----- Provided records -----

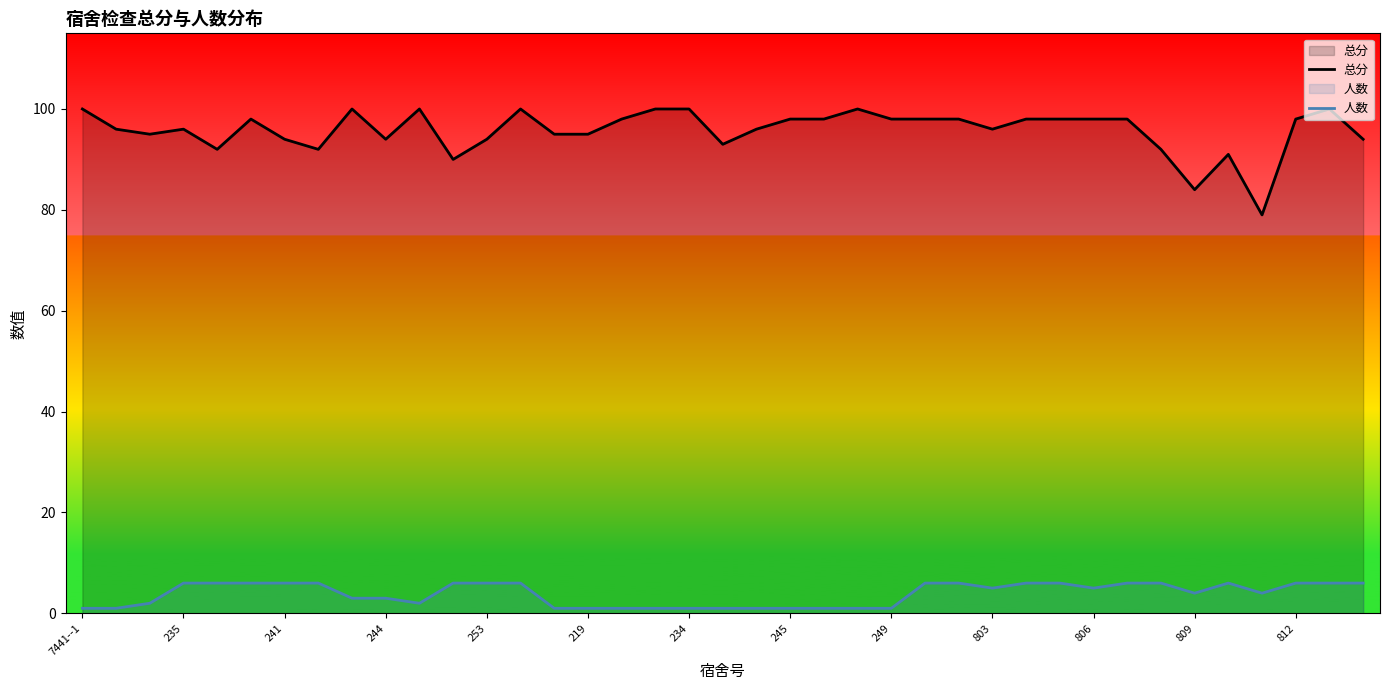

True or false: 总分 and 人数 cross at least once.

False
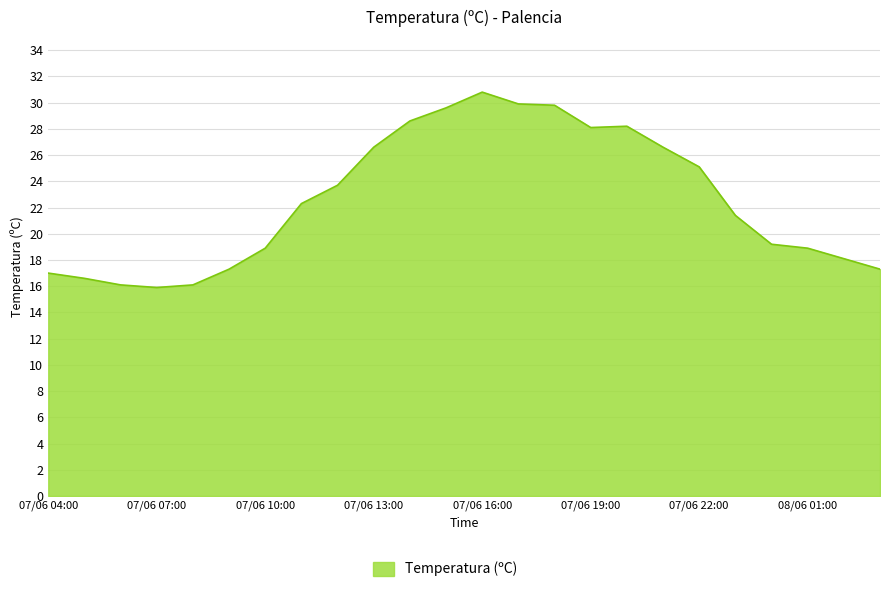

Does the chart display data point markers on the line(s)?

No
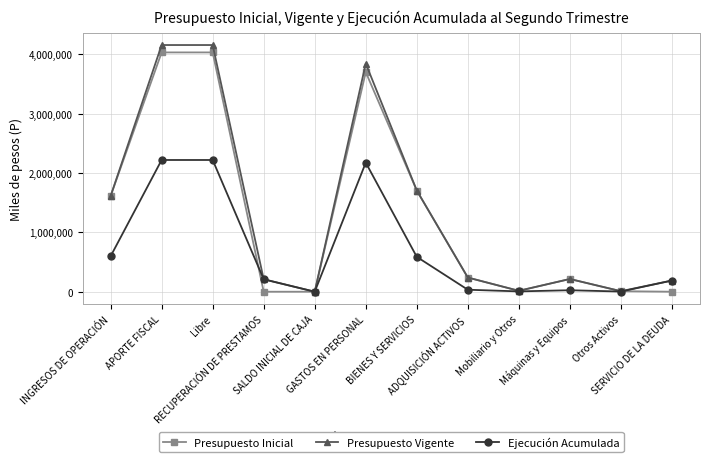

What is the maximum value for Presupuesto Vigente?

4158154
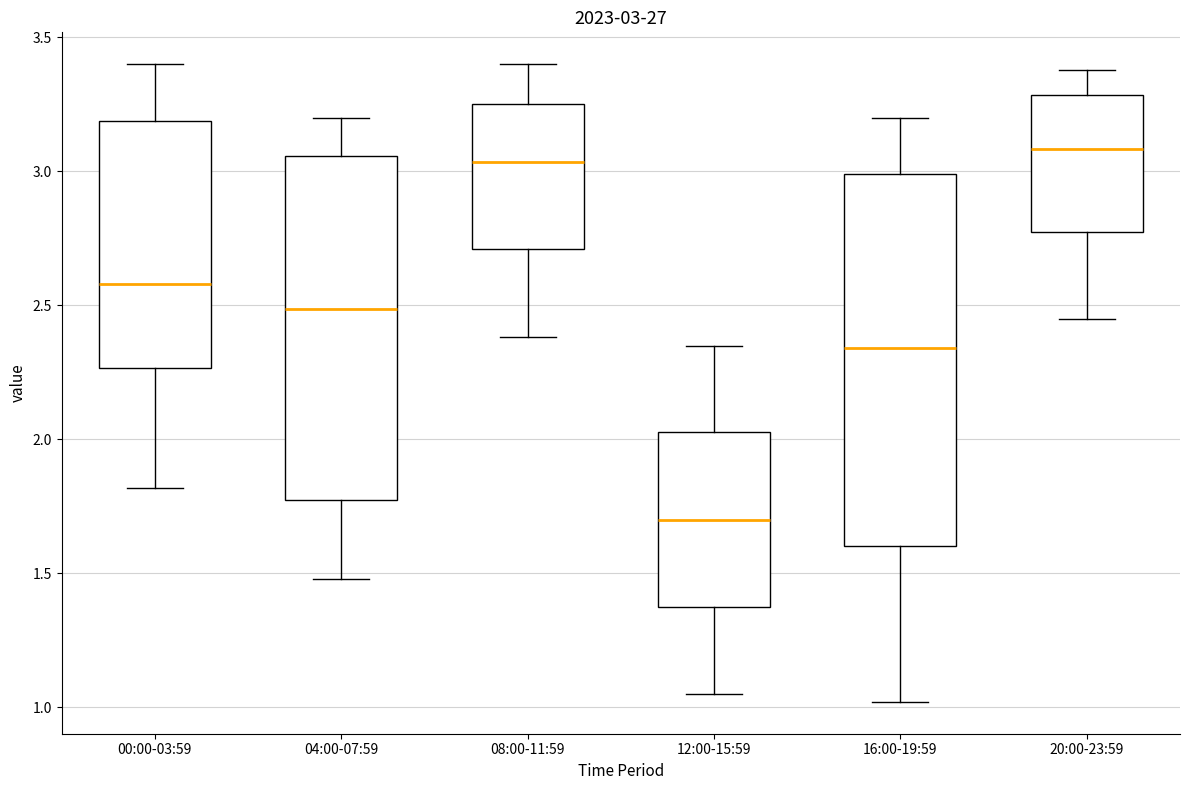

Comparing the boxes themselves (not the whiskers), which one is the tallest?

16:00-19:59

-----

» **Exercise requirements**
Please report how many lines of the records contain the word "chart", matching its case exactly. Give only the number.

» **Output below**
1